Une expérimentation menée au Lycée agricole de Saintes, mise en place en 1990 par le groupe de travail Eutypiose Charentes et suivie par la Station Viticole du BNIC a montré l’inefficacité de la taille tardive réalisée en période de pleurs à l’égard de l’esca et du BDA. En effet, les ceps suivis présentent autant de symptômes foliaires caractéristiques de ces maladies lorsqu’ils sont taillés en période de repos ou de pleurs. Malgré la protection hivernale assurée par les sarments et la protection mécanique des pleurs, ces champignons possèderaient la capacité de pénétrer par les plaies de taille après la période de pleurs ou l’aptitude à contaminer d’autres plaies réalisées lors des opérations en vert (épamprage ou ébourgeonnage). La taille tardive s’avère par contre une méthode prophylactique très efficace dans la lutte contre l’eutypiose.
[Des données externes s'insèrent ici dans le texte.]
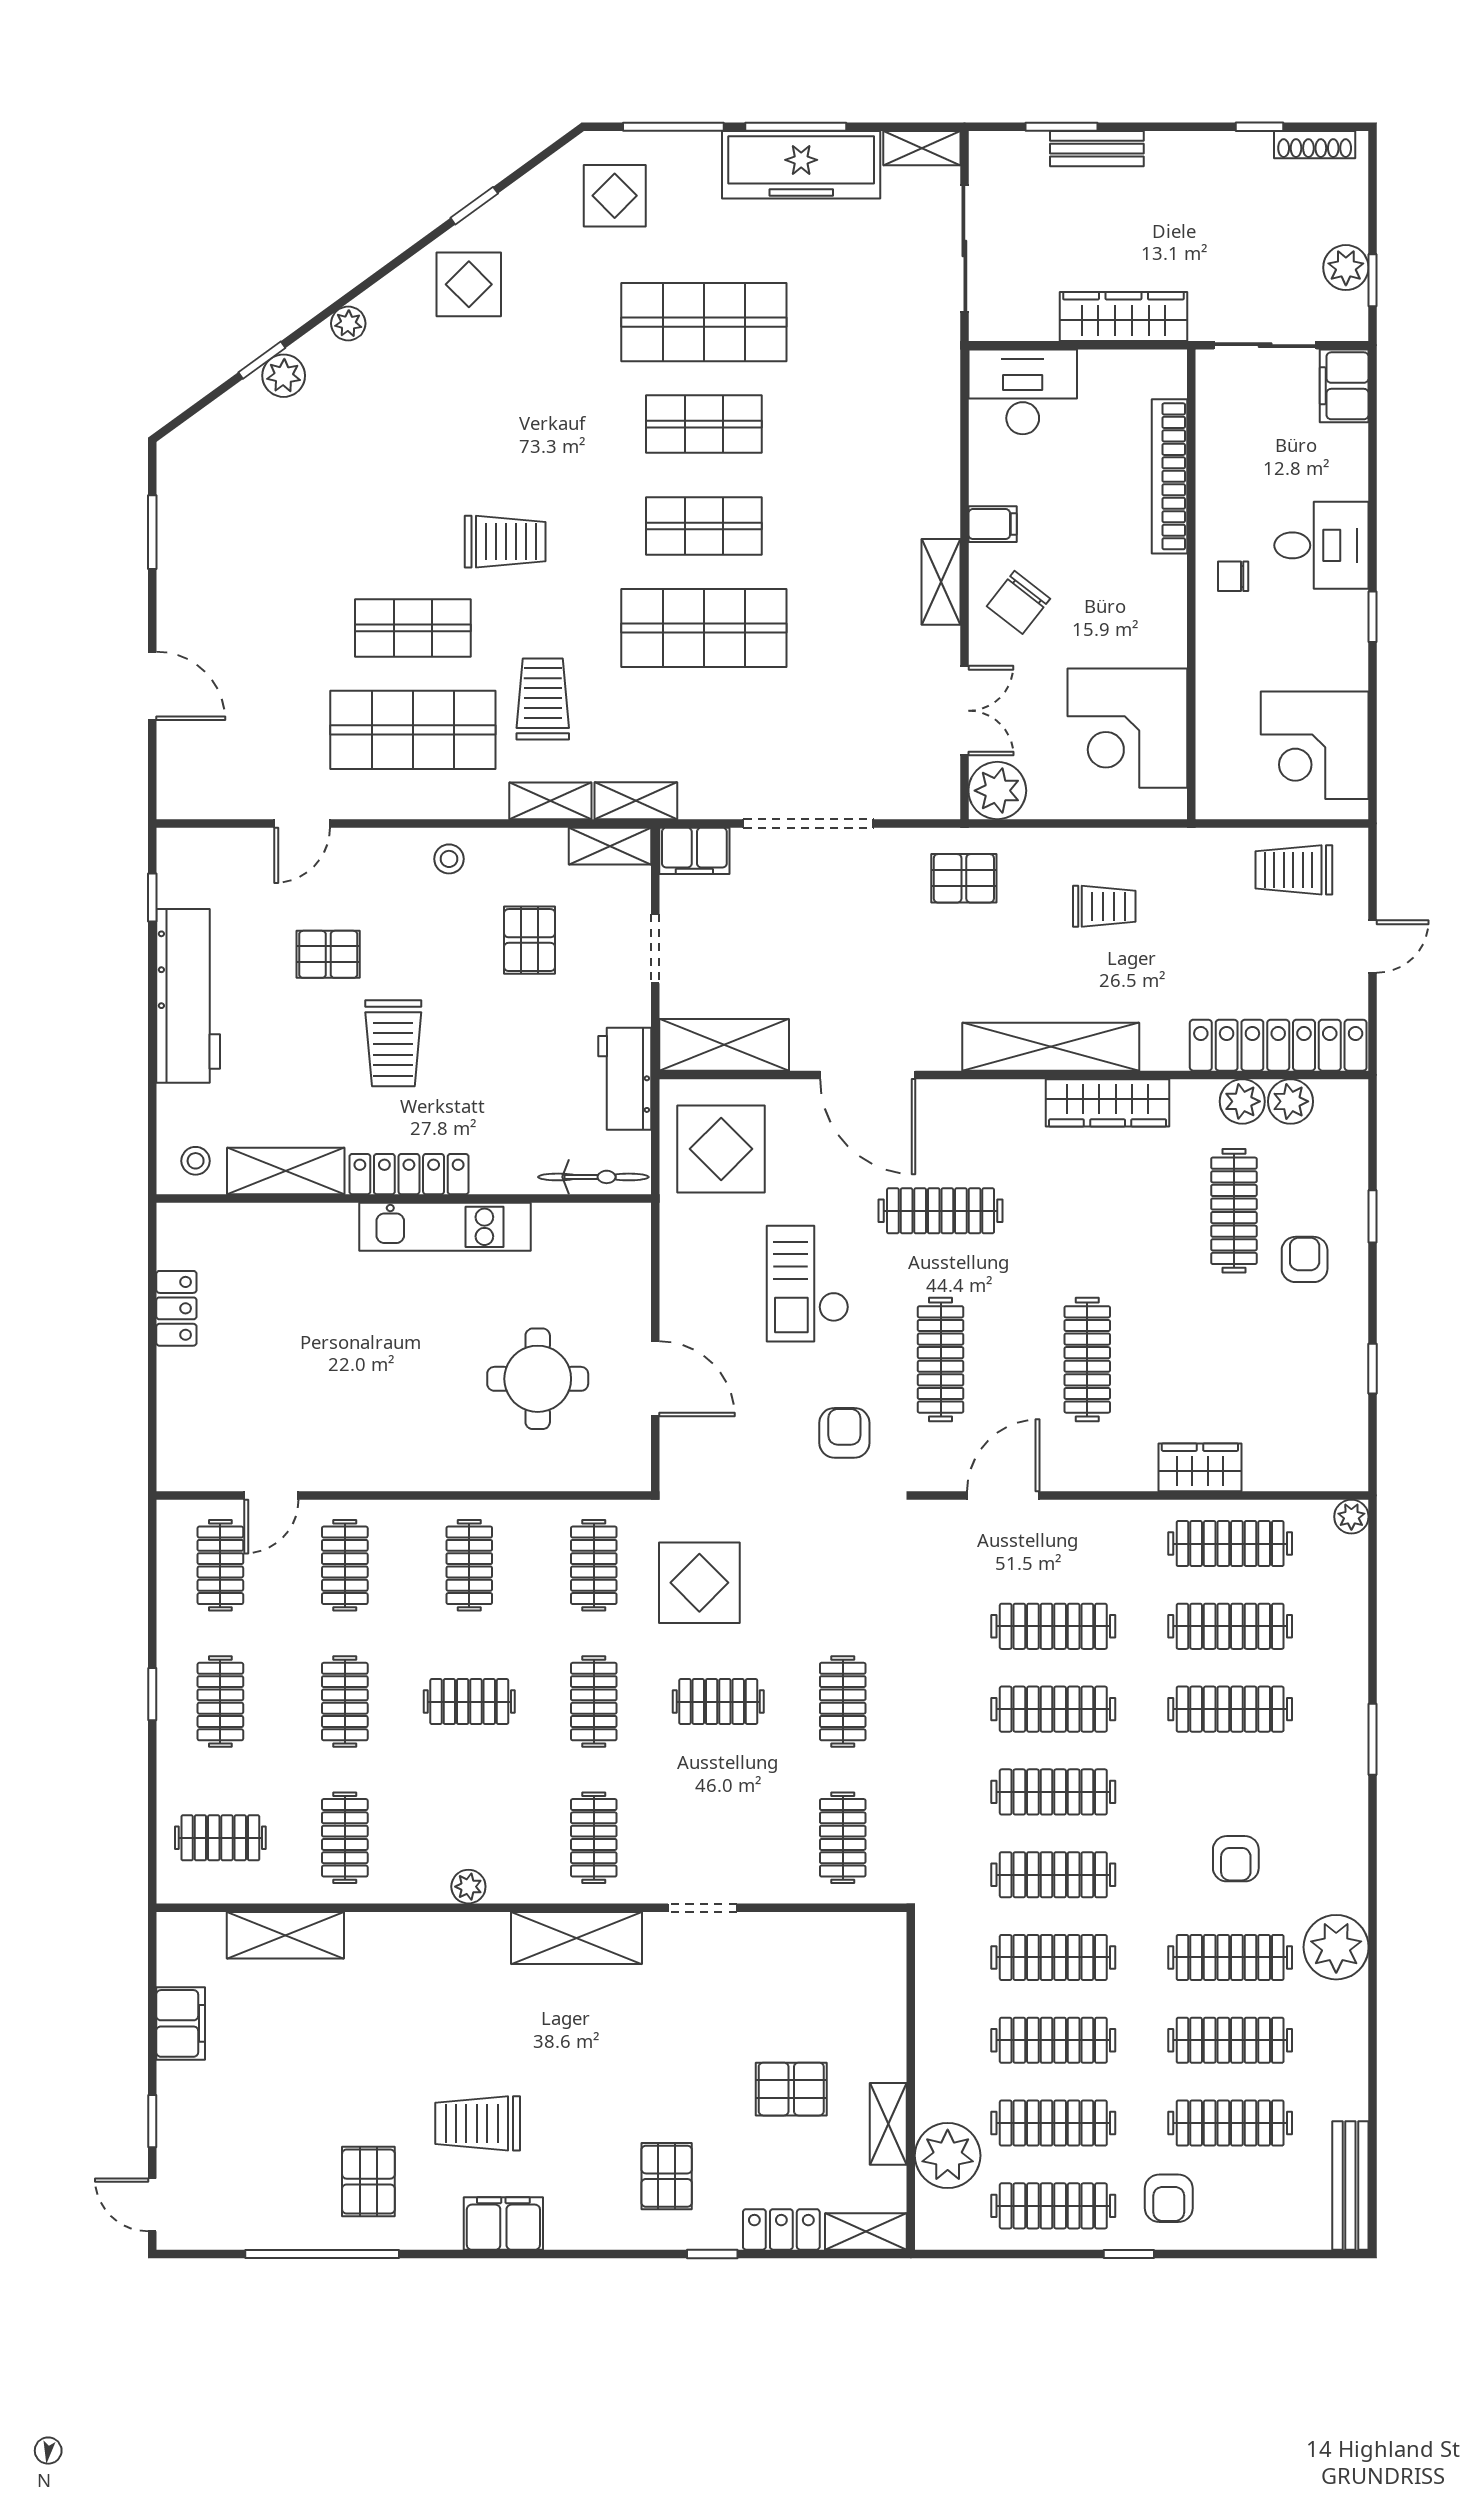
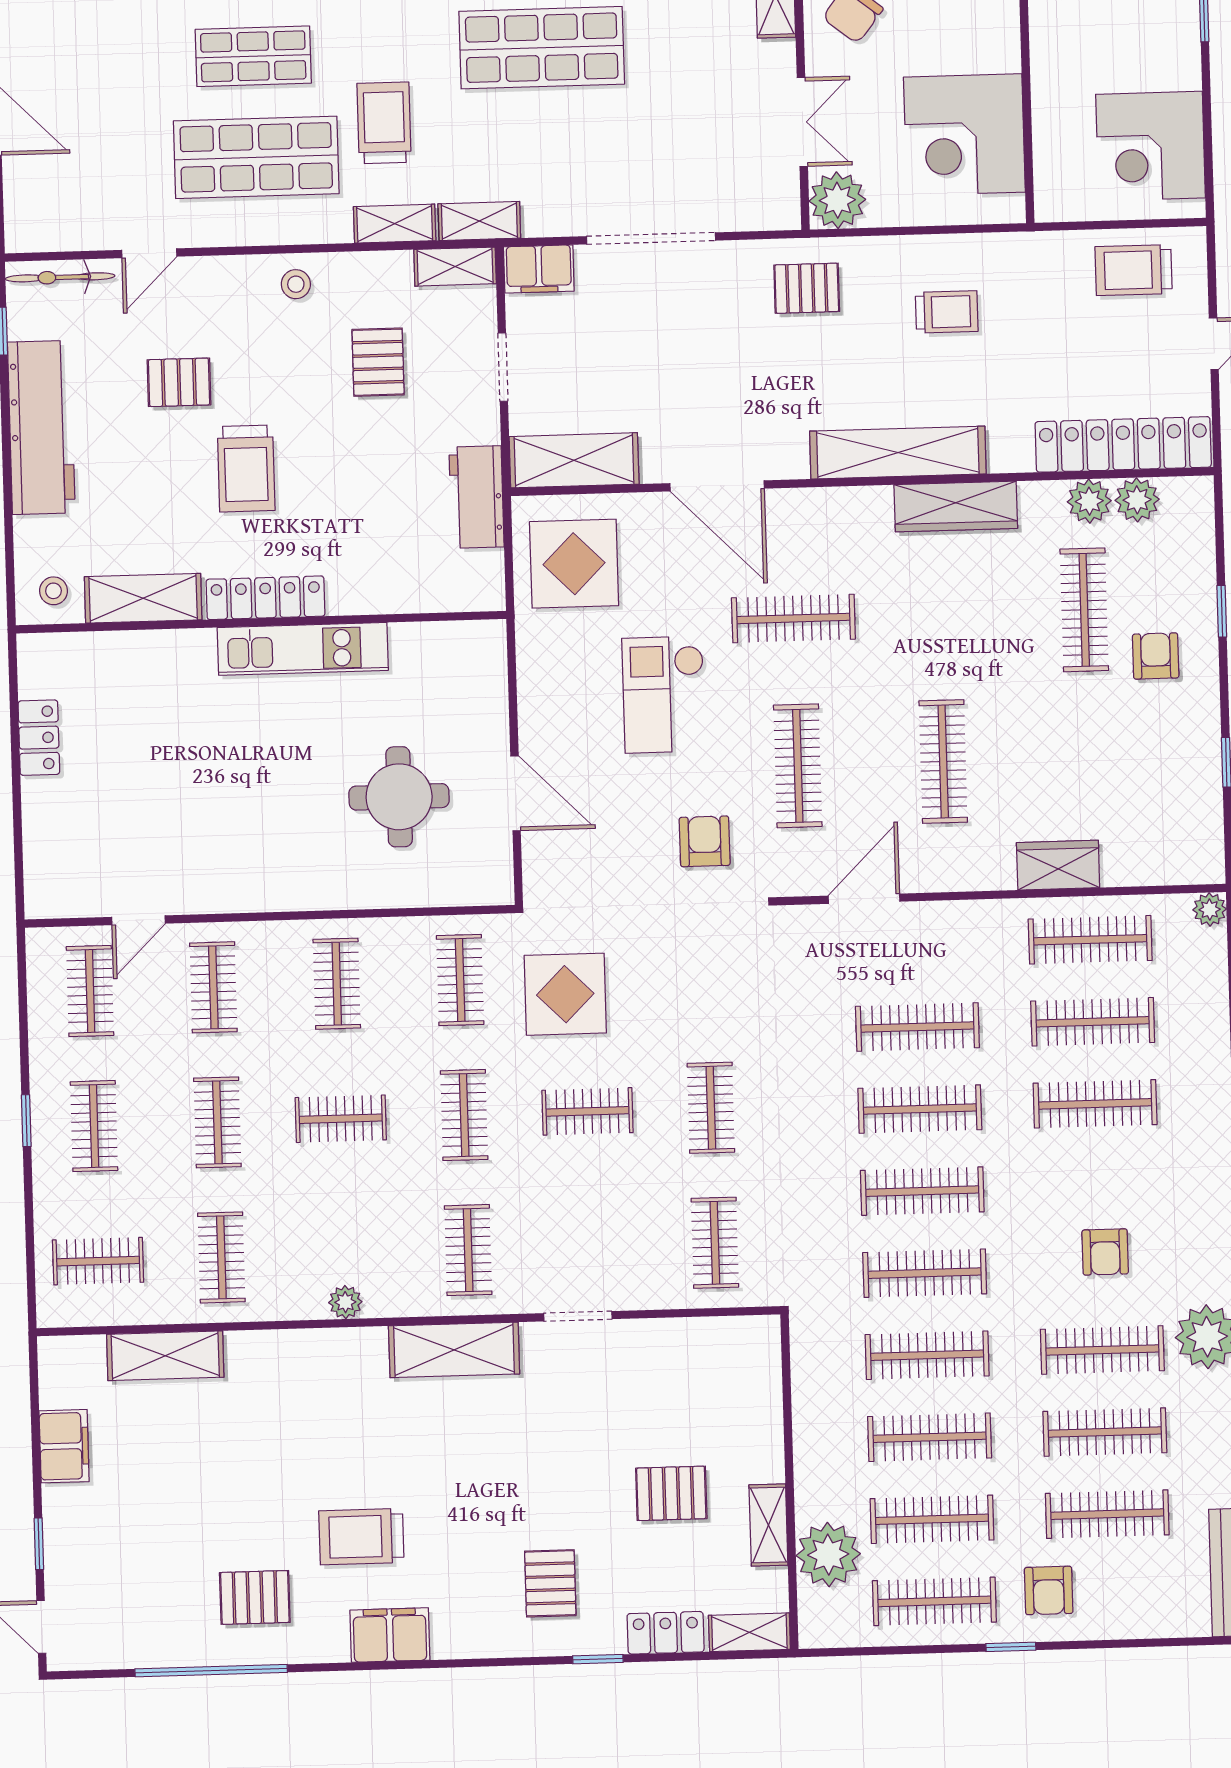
bicycle: (593, 1177) -> (60, 277), moved, turned 180
pallet: (368, 2182) -> (255, 1597), turned 90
La Station Viticole du BNIC a également montré que même s’ils possédaient une certaine efficacité dans la protection des plaies de taille face à l’eutypiose, les mastics ou encore l’escudo (interdit depuis 2007), s’avéraient sans efficacité sur l’expression des symptômes foliaires d’esca ou de BDA.

Quelle est l’importance des champignons responsables du BDA en pépinières ?

Des enquêtes réalisées auprès des pépiniéristes du Sud-Est et du Sud-Ouest ont montré que les plants, à la sortie de la pépinière hébergeaient la plupart des champignons associés aux maladies du bois. Leur présence dans les plants est plus ou moins importante selon les lots analysés, en fonction du matériel végétal et/ou du processus de fabrication des plants. Les pépiniéristes ne disposent à ce jour d’aucun moyen leur permettant de trier les bois contaminés pour les éliminer. Les étapes-clés du processus d’élaboration des plants, au cours desquelles se produisent les contaminations ont pu être identifiées : il s’agit des étapes de réhydratation et de stratification qui se déroulent dans des conditions chaudes et humides, particulièrement favorables à la croissance des champignons impliqués. Parmi les différentes méthodes de désinfection testées à ce jour, seul le traitement à l’eau chaude effectué dans les conditions préconisées dans le traitement du phytoplasme de la flavescence dorée (45 minutes à 50°C) a montré des résultats intéressants. Certains champignons y sont sensibles et ainsi éliminés des plants. Cependant, le suivi de parcelles dans le vignoble montre que le traitement à l’eau chaude n’a aucune influence sur l’expression de la maladie en raison de nouvelles contaminations dans le vignoble.

Deux autres stratégies qui permettraient de limiter la présence des champignons associés aux maladies du bois dans les plants (greffes-boutures herbacées, choix du matériel végétal à l’entrée de la pépinière) ont été évaluées par notre institut. Il ressort de cette étude :

– qu’aucune modification du statut sanitaire des plants ne peut être espérée par la mise en œuvre de mesures de sélection, même drastiques, des boutures, greffons et porte-greffes. Le déclassement éventuel d’une parcelle pour la production de matériel végétal en raison de ses taux élevés de mortalité ou de maladie ne semble pas nécessaire. Il ne paraît pas utile non plus de marquer les ceps malades pour éviter de prélever les greffons selon ces études car les champignons sont autant trouvés sur les sarments malades ou non.

– que la production de plants totalement exempts de champignons pathogènes ne serait vraisemblablement pas non plus significativement efficace dans la lutte contre ces maladies, étant donné les contaminations très rapides constatées sur le matériel. Les champignons proviendraient de parcelles avoisinantes ou d’autres plantes hôtes, il est connu que les champignons associés aux maladies du bois sont rencontrés chez un grand nombre de plantes ligneuses.